Tag Archives: Bisket jatra

Welcoming Nepali New Year 2069

As most of you already know Nepal follows a different calendar than the Gregorian calendar so Nepali New Year falls on mid April instead of 1st of January. Bikram Sambat or Nepali Calendar or Nepali patro is approximately 56 years and 8½ months ahead of the Gregorian calendar. Unlike Gregorian months, the lengths of Nepali months are not predetermined, and change from year to year, varying from 29 days to 32 days. This year starting today is 1st of Baishak, 2069.

There are lots of celebrations for Nepali New year in Nepal but the most important one is a nine day long Bisket Jatra is held in Bhaktapur, which is 15 km east of Kathmandu. It is considered one of the liveliest cultural festivals in the world.

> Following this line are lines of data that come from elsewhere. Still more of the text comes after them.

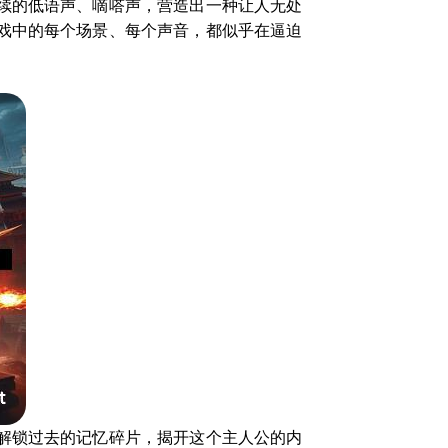
续的低语声、嘀嗒声，营造出一种让人无处
戏中的每个场景、每个声音，都似乎在逼迫
解锁过去的记忆碎片，揭开这个主人公的内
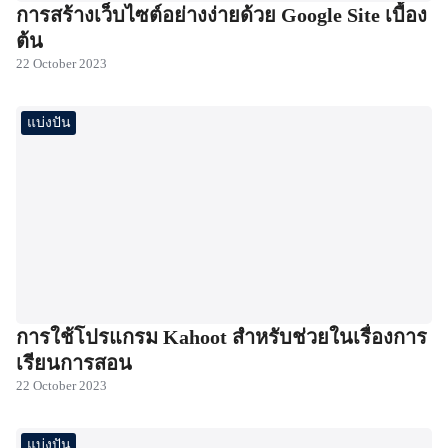
การสร้างเว็บไซต์อย่างง่ายด้วย Google Site เบื้อง
ต้น
22 October 2023
แบ่งปัน
การใช้โปรแกรม Kahoot สำหรับช่วยในเรื่องการ
เรียนการสอน
22 October 2023
แบ่งปัน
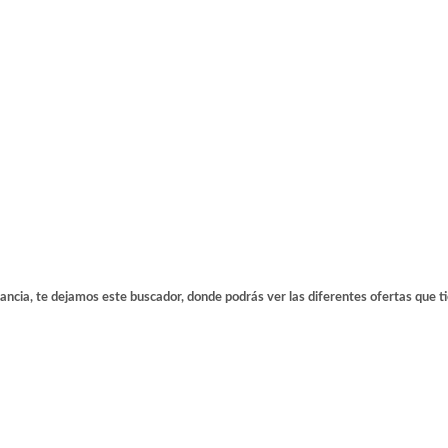
tancia, te dejamos este buscador, donde podrás ver las diferentes ofertas que t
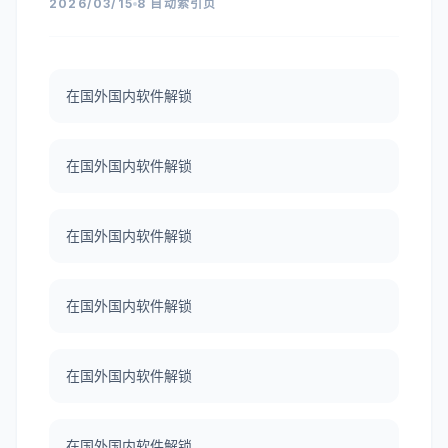
2026/03/15
8 自动索引页
在国外国内软件解锁
在国外国内软件解锁
在国外国内软件解锁
在国外国内软件解锁
在国外国内软件解锁
在国外国内软件解锁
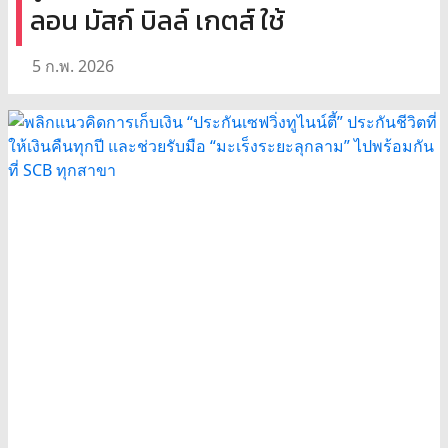
ลอน มัสก์ บิลล์ เกตส์ ใช้
5 ก.พ. 2026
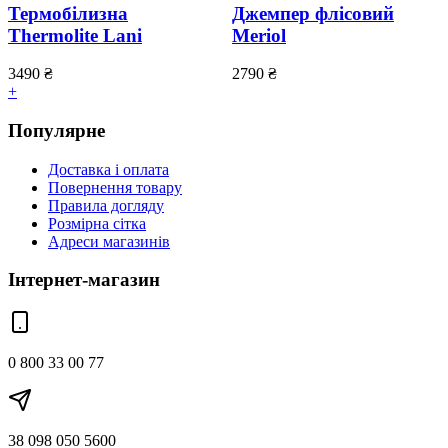
Термобілизна
Джемпер флісовий
Thermolite Lani
Meriol
3490
₴
2790
₴
+
Популярне
Доставка і оплата
Повернення товару
Правила догляду
Розмірна сітка
Адреси магазинів
Інтернет-магазин
0 800 33 00 77
38 098 050 5600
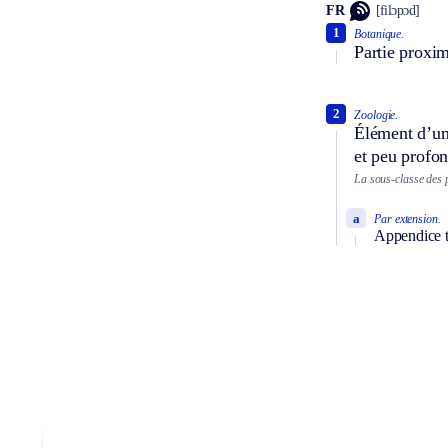
FR
[filɔpɔd]
1
Botanique.
Partie proxim
2
Zoologie.
Élément d’une
et peu profon
La sous-classe des 
a
Par extension.
Appendice th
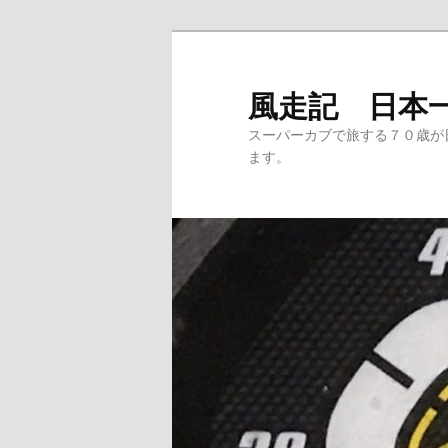
メ
サ
イ
ブ
ン
コ
風走記 日本
コ
ン
スーパーカブで旅する７０歳が
ン
テ
ます。
テ
ン
ン
ツ
ツ
へ
へ
移
移
動
動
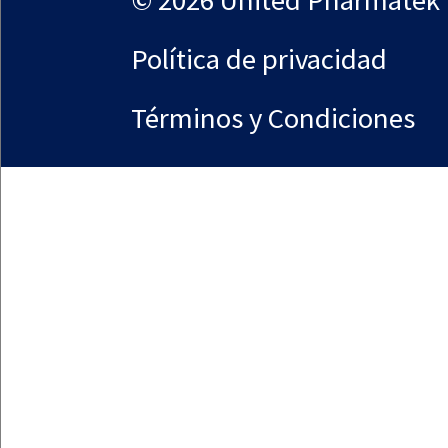
CapsCanada
Garantías Del Sitio
Política de privacidad
Términos y Condiciones
© Copyright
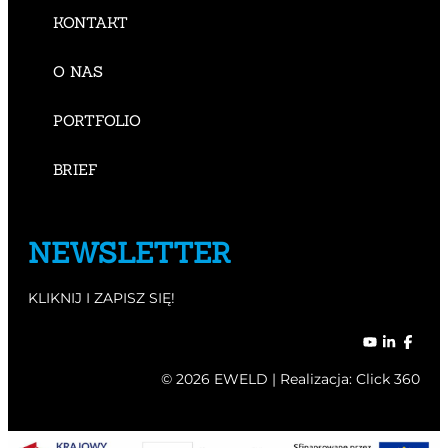
KONTAKT
O NAS
PORTFOLIO
BRIEF
NEWSLETTER
KLIKNIJ I ZAPISZ SIĘ!
© 2026 EWELD | Realizacja:
Click 360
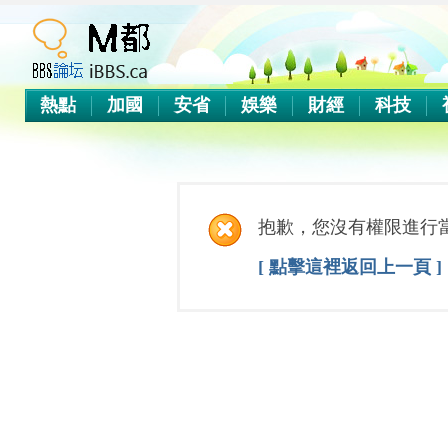
熱點
加國
安省
娛樂
財經
科技
抱歉，您沒有權限進行
[ 點擊這裡返回上一頁 ]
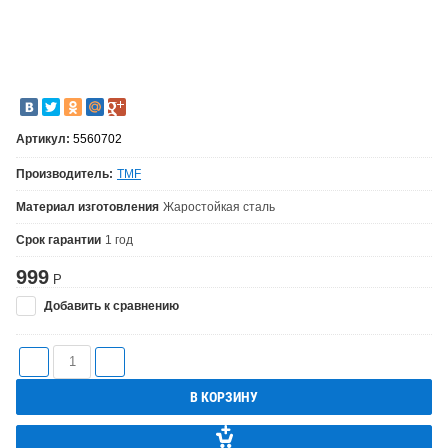
Артикул:
5560702
Производитель:
TMF
Материал изготовления
Жаростойкая сталь
Срок гарантии
1 год
999
Р
Добавить к сравнению
В КОРЗИНУ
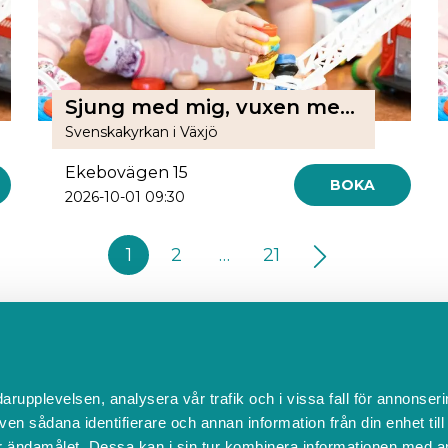
Sjung med mig, vuxen med barn 0-15 månader, i Skogslyckans församlingshem
Svenskakyrkan i Växjö
Ekebovägen 15
BOKA
2026-10-01 09:30
1
2
…
21
Kontakta Support
darupplevelsen, analysera vår trafik och i vissa fall för annonseri
support@boka.se
ven sådana identifierare och annan information från din enhet til
010-10 10 360
 ändamålet. Dessa kan i sin tur kombinera informationen med a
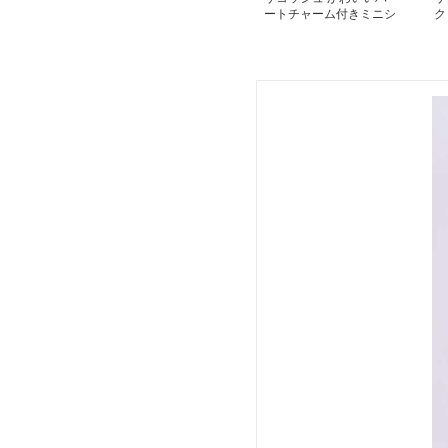
ートチャーム付きミニシ
ク
ョルダーバッグ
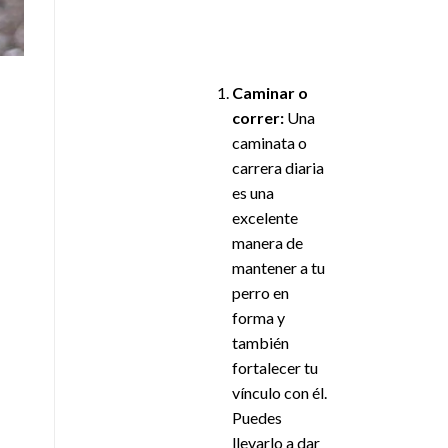
Caminar o
correr:
Una
caminata o
carrera diaria
es una
excelente
manera de
mantener a tu
perro en
forma y
también
fortalecer tu
vínculo con él.
Puedes
llevarlo a dar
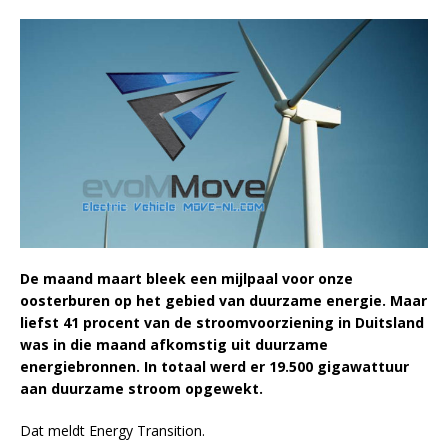
De maand maart bleek een mijlpaal voor onze
oosterburen op het gebied van duurzame energie. Maar
liefst 41 procent van de stroomvoorziening in Duitsland
was in die maand afkomstig uit duurzame
energiebronnen. In totaal werd er 19.500 gigawattuur
aan duurzame stroom opgewekt.
Dat meldt Energy Transition.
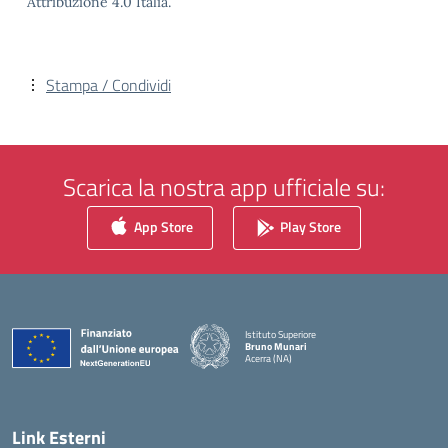
Attribuzione 4.0 Italia.
Stampa / Condividi
Scarica la nostra app ufficiale su:
App Store
Play Store
Istituto Superiore
Bruno Munari
Acerra (NA)
— Visita la pagina iniziale della scuola
Link Esterni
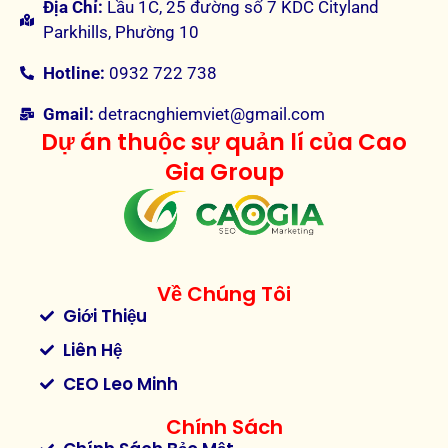
Địa Chỉ:
Lầu 1C, 25 đường số 7 KDC Cityland
Parkhills, Phường 10
Hotline:
0932 722 738
Gmail:
detracnghiemviet@gmail.com
Dự án thuộc sự quản lí của Cao
Gia Group
Về Chúng Tôi
Giới Thiệu
Liên Hệ
CEO Leo Minh
Chính Sách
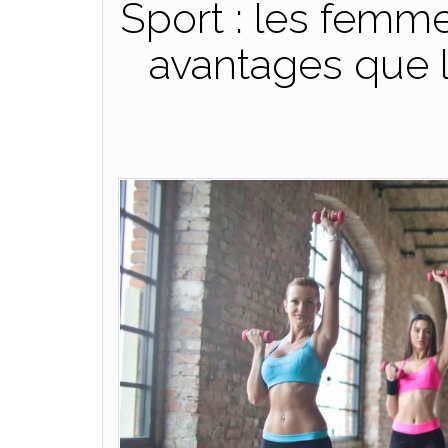
Sport : les femm
avantages que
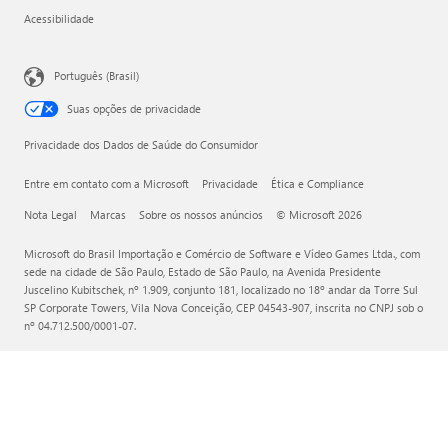
Acessibilidade
Português (Brasil)
Suas opções de privacidade
Privacidade dos Dados de Saúde do Consumidor
Entre em contato com a Microsoft
Privacidade
Ética e Compliance
Nota Legal
Marcas
Sobre os nossos anúncios
© Microsoft 2026
Microsoft do Brasil Importação e Comércio de Software e Vídeo Games Ltda., com
sede na cidade de São Paulo, Estado de São Paulo, na Avenida Presidente
Juscelino Kubitschek, nº 1.909, conjunto 181, localizado no 18º andar da Torre Sul
SP Corporate Towers, Vila Nova Conceição, CEP 04543-907, inscrita no CNPJ sob o
nº 04.712.500/0001-07.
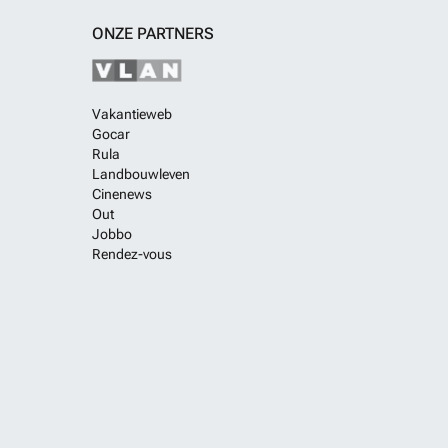
ONZE PARTNERS
Vakantieweb
Gocar
Rula
Landbouwleven
Cinenews
Out
Jobbo
Rendez-vous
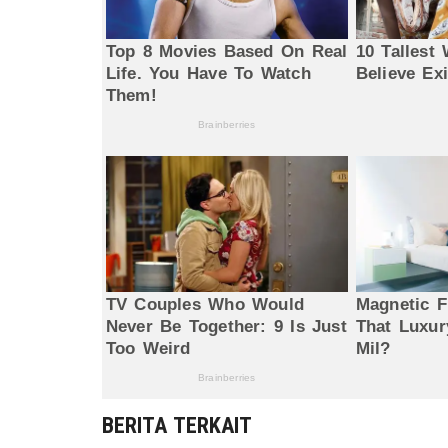
BERITA TERKAIT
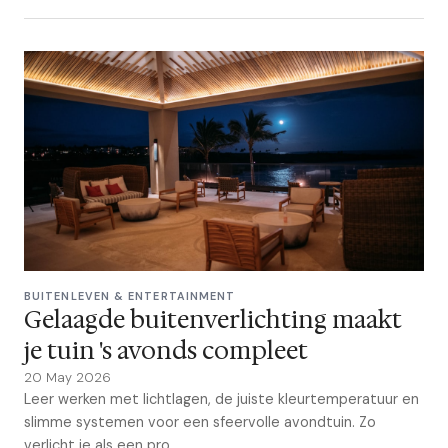
BUITENLEVEN & ENTERTAINMENT
Gelaagde buitenverlichting maakt
je tuin 's avonds compleet
20 May 2026
Leer werken met lichtlagen, de juiste kleurtemperatuur en
slimme systemen voor een sfeervolle avondtuin. Zo
verlicht je als een pro.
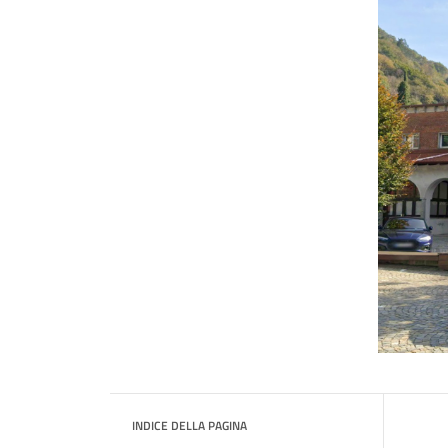
INDICE DELLA PAGINA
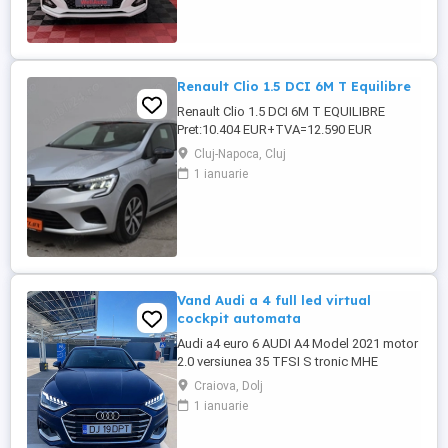
Renault Clio 1.5 DCI 6M T Equilibre
Renault Clio 1.5 DCI 6M T EQUILIBRE
Pret:10.404 EUR+TVA=12.590 EUR
GARANTIE TEHNICA: 12 luni sau 20.000
Cluj-Napoca, Cluj
km inclusa in pret! Posibilitate extindere
1 ianuarie
garantie tehnica pana la 36 luni, fara limita
de kilometri (cost suplimentar)! Dotari: -
Motorizare 1.5 DCI 100 CP,Euro 6 -Cutie
viteze manuala 6+1 ...
Vand Audi a 4 full led virtual
cockpit automata
Audi a4 euro 6 AUDI A4 Model 2021 motor
2.0 versiunea 35 TFSI S tronic MHE
consum și impozit redus * Cutie automată
Craiova, Dolj
S-Tronic * Start Stop * Audi Preesense (
1 ianuarie
franare de urgenta) * Bord digital *
Navigatie echipata cu sistem Carplay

There is a legend that every man who married a Bhaktapur Princess died the first night. So, one brave prince after marrying the princess, stayed awake on the first night. He saw two serpents come out of the two nostrils of the princess when she was asleep. The prince quickly took out his sword and chopped off the serpents’ head . The next morning, the serpents were displayed on a pole in Bhaktapur and this continues till today in the form of Bisket Jatra Festival.

So on the first day of Bisket Jatra, a symbolic 25 ft Yoshin-Pole is erected in Taumadhi Tole of Bhaktapur.

Two days after the erection of the pole, the idols of Lord Bhairab and his female counterpart Bhadrakali are enshrined in two large chariots and pulled through crowds of cheering onlookers. When the chariot reaches a sloping open square, there is a tug-of-war between the inhabitants of the upper and lower parts of the town. The winners of the tug-of-war are considered blessed with good fortune for the coming year.

On the last day of the festival the Bhairav Chariot is parked in Gahi Tole. At midnight the smaller Bhadrakali Chariot is repeatedly rammed against the Bhairav Chariot in a not very subtle display of their explosive copulation.

Variations on the Bisket Jatra theme can also be seen in the villages of Thimi and Bode. In the former there’s a parade of images of the gods, with villagers throwing red powder over them. In the latter, there’s a tongue-piercing ceremony, with one villager spending the day with an iron spike piercing his tongue.

Apart from this, there are lots of dance parties organised in Kathmandu this year to welcome the new year. In Sydney, tomorrow (14 April) we are going to celebrate new year with the Nepali band Nepathya. They are performing live in Sydney’s Town Hall. I’ll update about the event later.